Es ist mal wieder Nacht im Tatort, Professor Boerne fährt in einen kleinen Urlaub. Endlich mal Abwechslung vom Team, ein bisschen Ruhe. Doch das geht schief, ein Autounfall verletzt ihn schwer und sein Körper landet auf der Intensivstation. Aber nicht nur das: Sein Geist sitzt plötzlich fest, im Limbus.
Der Limbus, die Vorhölle des engagierten Katholiken
Moment, das ist gar nicht lustig, denn in der Vorhölle stecken zu bleiben, hat ein paar Nachteile: Boerne kann im echten Leben noch rumlaufen, aber keiner kann ihn sehen oder hören – wie das eben so ist, bei typischen Halbtoten. Seine ehemaligen Angestellten packen über ihn aus: Ein egoistischer Typ, der alle wegdrücke mit seinem Narzismus, ein Ekel, mit dem keiner was zu tun haben wolle – aber sonst ganz okay.

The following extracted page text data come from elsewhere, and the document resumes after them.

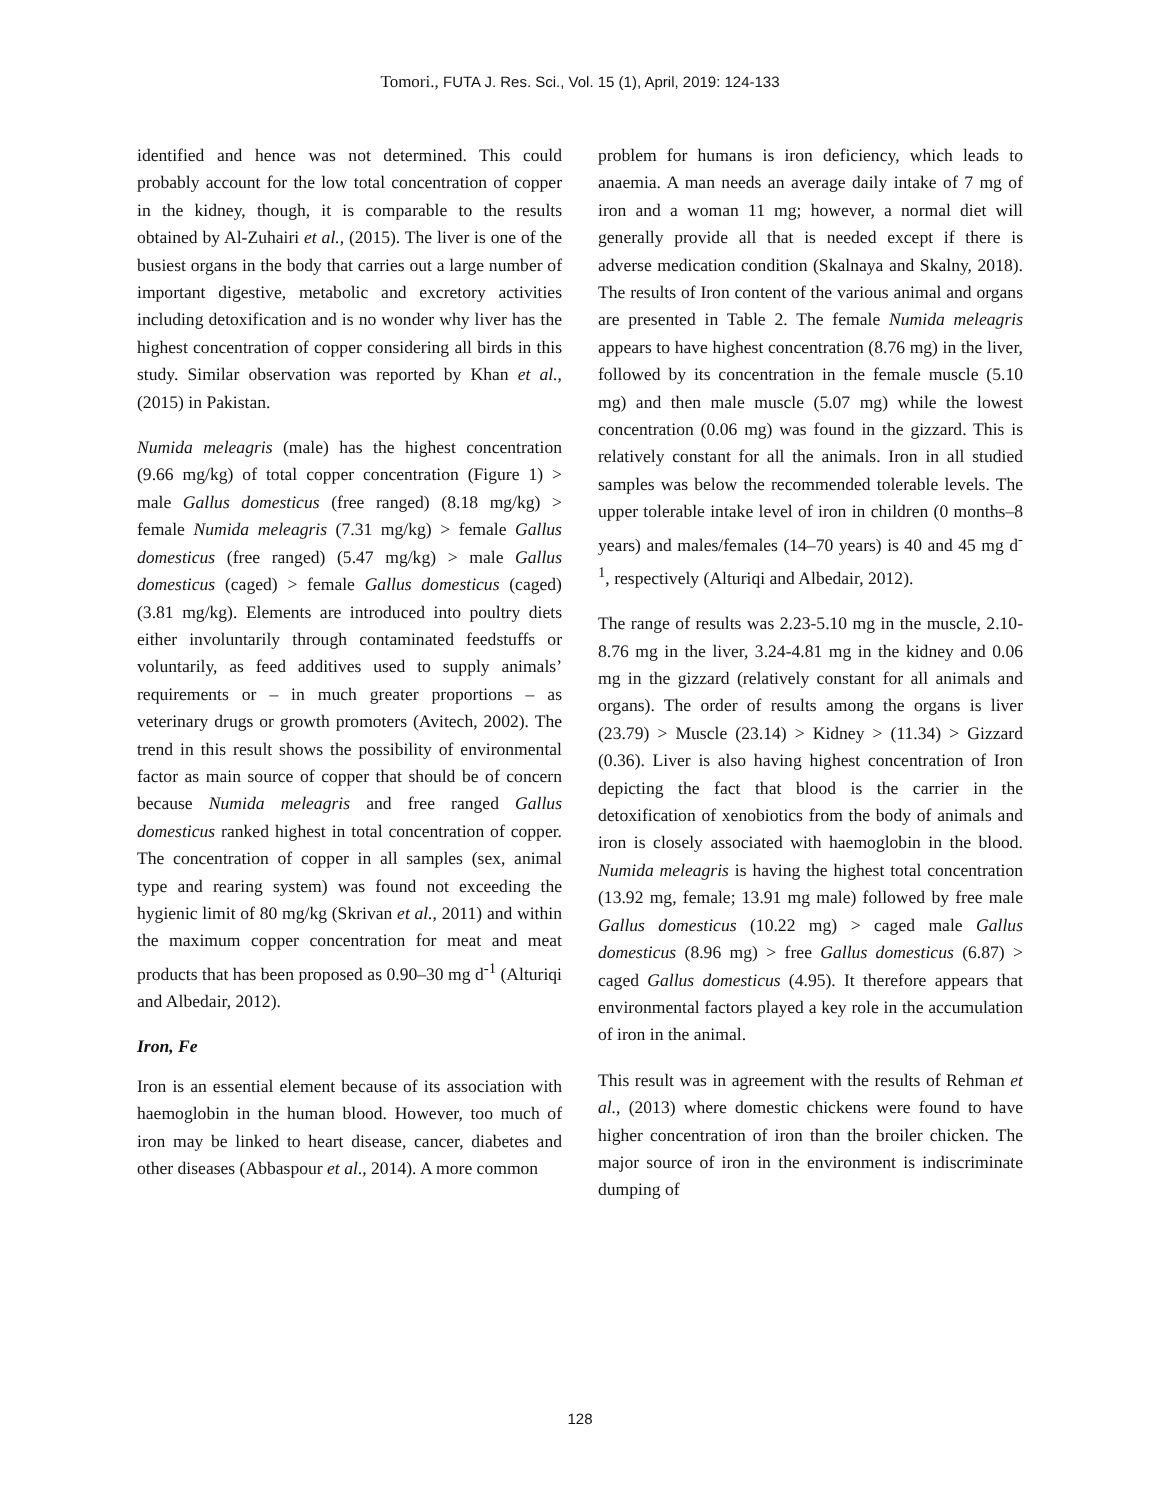Tomori., FUTA J. Res. Sci., Vol. 15 (1), April, 2019: 124-133
identified and hence was not determined. This could probably account for the low total concentration of copper in the kidney, though, it is comparable to the results obtained by Al-Zuhairi et al., (2015). The liver is one of the busiest organs in the body that carries out a large number of important digestive, metabolic and excretory activities including detoxification and is no wonder why liver has the highest concentration of copper considering all birds in this study. Similar observation was reported by Khan et al., (2015) in Pakistan.
Numida meleagris (male) has the highest concentration (9.66 mg/kg) of total copper concentration (Figure 1) > male Gallus domesticus (free ranged) (8.18 mg/kg) > female Numida meleagris (7.31 mg/kg) > female Gallus domesticus (free ranged) (5.47 mg/kg) > male Gallus domesticus (caged) > female Gallus domesticus (caged) (3.81 mg/kg). Elements are introduced into poultry diets either involuntarily through contaminated feedstuffs or voluntarily, as feed additives used to supply animals’ requirements or – in much greater proportions – as veterinary drugs or growth promoters (Avitech, 2002). The trend in this result shows the possibility of environmental factor as main source of copper that should be of concern because Numida meleagris and free ranged Gallus domesticus ranked highest in total concentration of copper. The concentration of copper in all samples (sex, animal type and rearing system) was found not exceeding the hygienic limit of 80 mg/kg (Skrivan et al., 2011) and within the maximum copper concentration for meat and meat products that has been proposed as 0.90–30 mg d<sup>-1</sup> (Alturiqi and Albedair, 2012).
Iron, Fe
Iron is an essential element because of its association with haemoglobin in the human blood. However, too much of iron may be linked to heart disease, cancer, diabetes and other diseases (Abbaspour et al., 2014). A more common
problem for humans is iron deficiency, which leads to anaemia. A man needs an average daily intake of 7 mg of iron and a woman 11 mg; however, a normal diet will generally provide all that is needed except if there is adverse medication condition (Skalnaya and Skalny, 2018). The results of Iron content of the various animal and organs are presented in Table 2. The female Numida meleagris appears to have highest concentration (8.76 mg) in the liver, followed by its concentration in the female muscle (5.10 mg) and then male muscle (5.07 mg) while the lowest concentration (0.06 mg) was found in the gizzard. This is relatively constant for all the animals. Iron in all studied samples was below the recommended tolerable levels. The upper tolerable intake level of iron in children (0 months–8 years) and males/females (14–70 years) is 40 and 45 mg d<sup>-1</sup>, respectively (Alturiqi and Albedair, 2012).
The range of results was 2.23-5.10 mg in the muscle, 2.10-8.76 mg in the liver, 3.24-4.81 mg in the kidney and 0.06 mg in the gizzard (relatively constant for all animals and organs). The order of results among the organs is liver (23.79) > Muscle (23.14) > Kidney > (11.34) > Gizzard (0.36). Liver is also having highest concentration of Iron depicting the fact that blood is the carrier in the detoxification of xenobiotics from the body of animals and iron is closely associated with haemoglobin in the blood. Numida meleagris is having the highest total concentration (13.92 mg, female; 13.91 mg male) followed by free male Gallus domesticus (10.22 mg) > caged male Gallus domesticus (8.96 mg) > free Gallus domesticus (6.87) > caged Gallus domesticus (4.95). It therefore appears that environmental factors played a key role in the accumulation of iron in the animal.
This result was in agreement with the results of Rehman et al., (2013) where domestic chickens were found to have higher concentration of iron than the broiler chicken. The major source of iron in the environment is indiscriminate dumping of
128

Ist Karl-Friedrich Boerne tot?
Professor Boerne ist geschockt von so viel tief empfundener Wahrheit und taumelt weiter als Untoter durch die Straßen von Münster. Manchmal wird er durch seinen Vorhöllen-Sachbearbeiter in den Limbus zurückgeholt und muss wieder stiften gehen. Putzig das mit anzusehen, denn Boerne muss schließlich noch seinen bevorstehenden Mord aufklären.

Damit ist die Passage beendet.